Le parc éolien de Bajouve, une inauguration “entre gens biens” !

Le parc éolien de Bajouve, à Puy Lavèze, a été inauguré le 21 avril 2016.

Rien que du beau monde, accueillis par M. Patrick Simon, directeur général adjoint de RES (Renewable Energy Systems), la société en charge de la réalisation et de l’exploitation du parc de Bajouve, on notait la présence de :

Yves Clamadieu, maire de Saint-Julien-Puy-Lavèze ;
François Marion, président de SancyArtense ;
Les maires des vingt-six communes de la communauté ;
Christine Pirès-Beaune, députée de Riom ;
Jacques-Bernard Magner, sénateur.

Cette réunion, entre gens biens, a été couverte par Monsieur Jean-Paul Gondeau, pour le journal “La Montagne” :

“Les six éoliennes de Saint-Julien-Puy-Lavèze fourniront de l’électricité à 12.000 personnes.”
On notera par contre, l’absence de tout opposant à l’éolien, persona non grata peut être ?

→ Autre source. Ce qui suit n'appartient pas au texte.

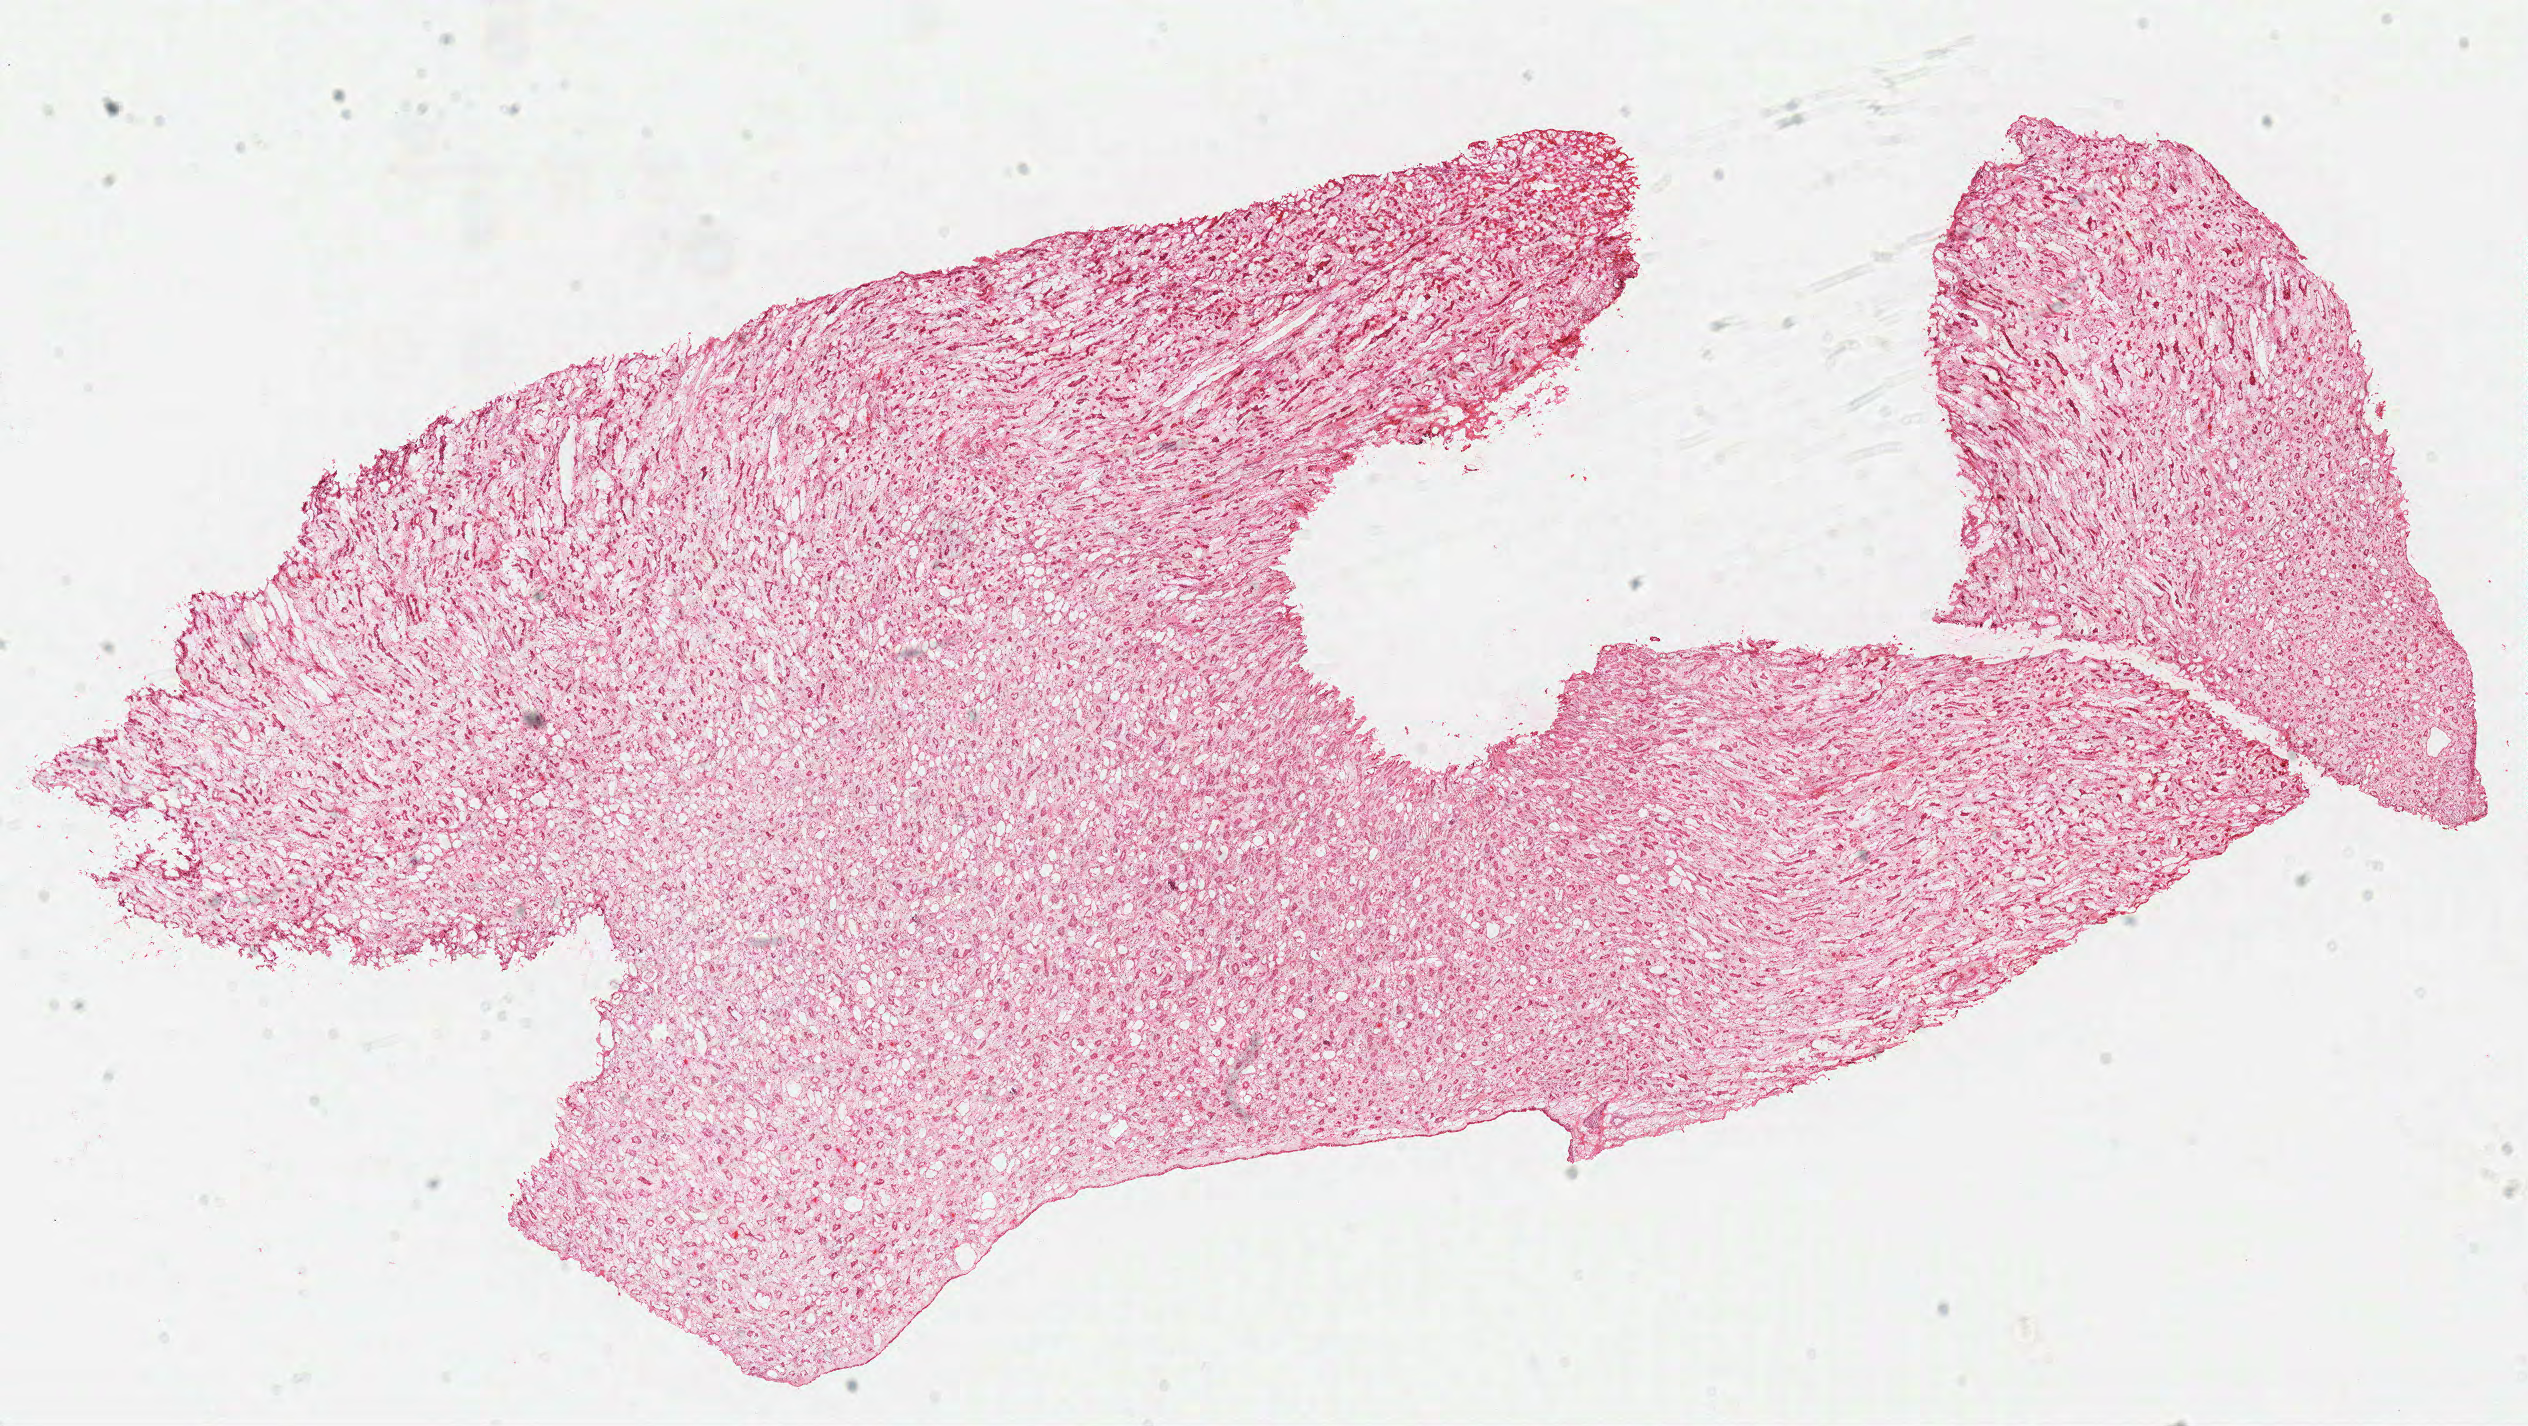
Whole-slide histology image, H&E-stained — a low-resolution overview of the entire scanned area, about 19.9 x 11.2 mm (from a 40x scan), frozen section from the top of the tissue portion, solid tissue normal (non-tumour tissue) sample from the kidney. Male, age 60 years at initial diagnosis.
- this section: solid tissue normal (non-tumour) sample from the same patient
- patient diagnosis: Clear cell adenocarcinoma, NOS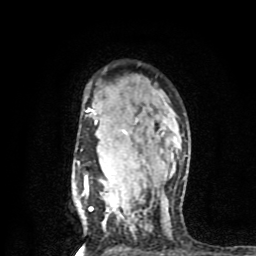
Breast MRI (dynamic contrast-enhanced), one axial slice. Slice 60 of 80 in the series (ordered by position). Cropped to one breast. Dynamic contrast-enhanced series, time point 2 of 8 at this slice position (early post-contrast). 1.5 T. TE 4.2 ms, TR 7 ms. 2 mm slice thickness. 256 × 256 image matrix. Female patient.
Annotated regions visible in this slice (semi-automatic segmentation, software-assisted and operator-edited):
- enhancing-tissue mask used for the functional tumour volume (all voxels passing the contrast-enhancement thresholds inside the analysis volume; usually the tumour): box from (x=81, y=108) to (x=145, y=212) px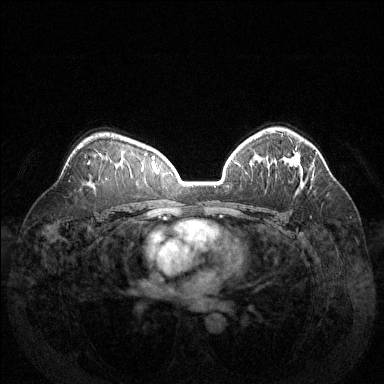
Breast MRI (dynamic contrast-enhanced), one axial slice; position 93 of 144 along the scan axis; dynamic contrast-enhanced series, time point 2 of 6 at this slice position (early post-contrast); 1.5 T; TE 1.6 ms, TR 4.6 ms; 384 × 384 image matrix, field of view 370 × 370 mm. Female patient.
Annotated regions visible in this slice (semi-automatically segmented with operator editing):
- enhancing-tissue mask used for the functional tumour volume (all voxels passing the contrast-enhancement thresholds inside the analysis volume; usually the tumour): bounding box [x1, y1, x2, y2] px = [287, 158, 299, 167]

Comme Monsieur le Sénateur, Jacques-Bernard Magner, a reproduit l’article du journal sur son site :

https://www.jacques-bernard-magner.fr/index.php/revue-de-presse/369-les-six-eoliennes-du-parc-de-bajouve-ont-ete-inaugurees-hier-matin-a-st-julien-puy-laveze-2

Je me suis senti obligé de lui adresser un e-mail, dont je vous livre la copie conforme :

Monsieur le Sénateur,

J’ai pris connaissance, sur votre site, de l’article suivant :
« Les six éoliennes du parc de Bajouve ont été inaugurées hier matin, à St-Julien-Puy-Lavèze ».
Je lis, sous la plume de Monsieur Jean-Paul Gondeau, auteur de l’article sur le journal « La Montagne » :

“Selon le responsable de la société concessionnaire, les six pales géantes fournissent depuis décembre 2015, date de leur mise en service, 26 millions de kilowatt/heure”…

Je prends note, mais je me permets de soulever une objection à propos du facteur de charge induit par la déclaration du responsable de la Société Eole-RES :

Le calcul est assez simple.
Nous allons parler en Mégawat/heure, cela nous évitera de trimballer une ribambelle de zéro !
Capacité de la puissance installée, 12 MW/h
Soit, sur une année (8760 heures) :
12 x 8760 = 105120 MW/h

Le document annonce une production de 26 millions de KW/h, soit 26000 MW/h sur 5 mois (de décembre 2015 à avril 2016)
Soit une production théorique sur un an de :
(26000 MW/h / 5) x 12 = 62400 MW/h

On va maintenant calculer le facteur de charge induit par les chiffres fournis.
Pour mémoire, le facteur de charge d’une centrale électrique est le rapport entre l’énergie électrique effectivement produite sur une période donnée et l’énergie qu’elle aurait produite si elle avait fonctionné à sa puissance nominale durant la même période.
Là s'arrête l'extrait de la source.